Für die Kirche arbeiten: Gibt es eine Gehaltstabelle?

Für bestimmte Berufe innerhalb der Kirche existieren Gehaltstabellen, an denen man sich orientieren kann. Diese Gehaltstabellen der Kirche wiederum orientieren sich an öffentlich-rechtlichen Arbeitgebern wie dem öffentlichen Dienst. Daher wird diese Art der Regelung auch als kirchlicher Tarifvertrag bezeichnet. Wer diesen Tarifvertrag im Internet sucht, findet ihn häufig auch unter der Abkürzung BAT-KF. Jedoch unterliegen nicht alle Berufe in der Kirche diesem Tarifvertrag. Bei Fragen zur eigenen Entlohnung bei einem kirchlichen Arbeitgeber sollte man daher zunächst überprüfen, ob man unter diesen oder einen anderen Tarifvertrag der Kirche fällt.

Analog zum öffentlichen Dienst werden auch bei der Kirche als Arbeitgeber die Mitarbeiter in unterschiedliche Gehaltsgruppen eingeteilt. Die Einteilung hängt unter anderem von der Qualifikation und der Berufserfahrung ab.

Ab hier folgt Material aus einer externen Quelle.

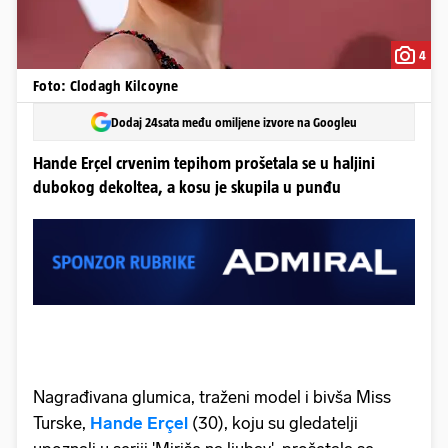
4
Foto: Clodagh Kilcoyne
Dodaj 24sata među omiljene izvore na Googleu
Hande Erçel crvenim tepihom prošetala se u haljini
dubokog dekoltea, a kosu je skupila u punđu
Nagrađivana glumica, traženi model i bivša Miss
Turske,
Hande Erçel
(30), koju su gledatelji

Zudem gibt es zwar einen Tarifvertrag in der Kirche, dieser findet jedoch nur bei manchen Beschäftigten Anwendung. In der Kirche arbeiten viele Personen, die ausschließlich ehrenamtlich tätig sind, dabei wichtige Aufgaben übernehmen und in manchen Fällen die Kirchenarbeit in einem großen zeitlichen Umfang unterstützen. Trotzdem erhalten diese Personen keine Bezahlung. Auch das wäre bei einem anderen Arbeitgeber vermutlich schwierig.

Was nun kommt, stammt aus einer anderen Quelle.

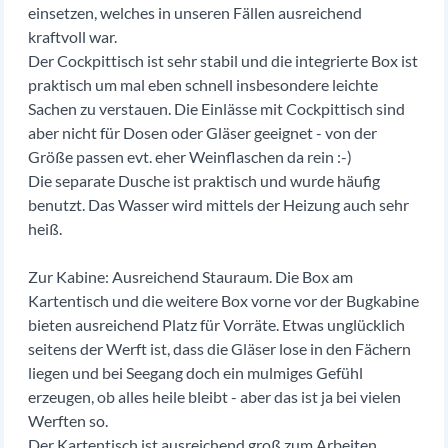
einsetzen, welches in unseren Fällen ausreichend
kraftvoll war.
Der Cockpittisch ist sehr stabil und die integrierte Box ist
praktisch um mal eben schnell insbesondere leichte
Sachen zu verstauen. Die Einlässe mit Cockpittisch sind
aber nicht für Dosen oder Gläser geeignet - von der
Größe passen evt. eher Weinflaschen da rein :-)
Die separate Dusche ist praktisch und wurde häufig
benutzt. Das Wasser wird mittels der Heizung auch sehr
heiß.
Zur Kabine: Ausreichend Stauraum. Die Box am
Kartentisch und die weitere Box vorne vor der Bugkabine
bieten ausreichend Platz für Vorräte. Etwas unglücklich
seitens der Werft ist, dass die Gläser lose in den Fächern
liegen und bei Seegang doch ein mulmiges Gefühl
erzeugen, ob alles heile bleibt - aber das ist ja bei vielen
Werften so.
Der Kartentisch ist ausreichend groß zum Arbeiten.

Wer bei einem kirchlichen Arbeitgeber angestellt ist und keinen kirchlichen Arbeitsvertrag hat, unterliegt weiterhin den kirchenfreundlichen Gehaltsverhandlungen im Rahmen des dritten Weges. Da für Mitarbeiter bei kirchlichen Arbeitgebern ganz besonders Loyalitätspflichten gelten, führt das in vielen Fällen dazu, dass die Beschäftigten deutlich schlechter bezahlt werden. Zudem kann das Gehalt eines jeden Beschäftigten innerhalb der Kirche individuell ausgehandelt werden, sofern nicht der kirchliche Tarifvertrag Anwendung findet. Das führt dazu, dass sich innerhalb der Kirche nur selten kollektive Interessenvertretungen gründen.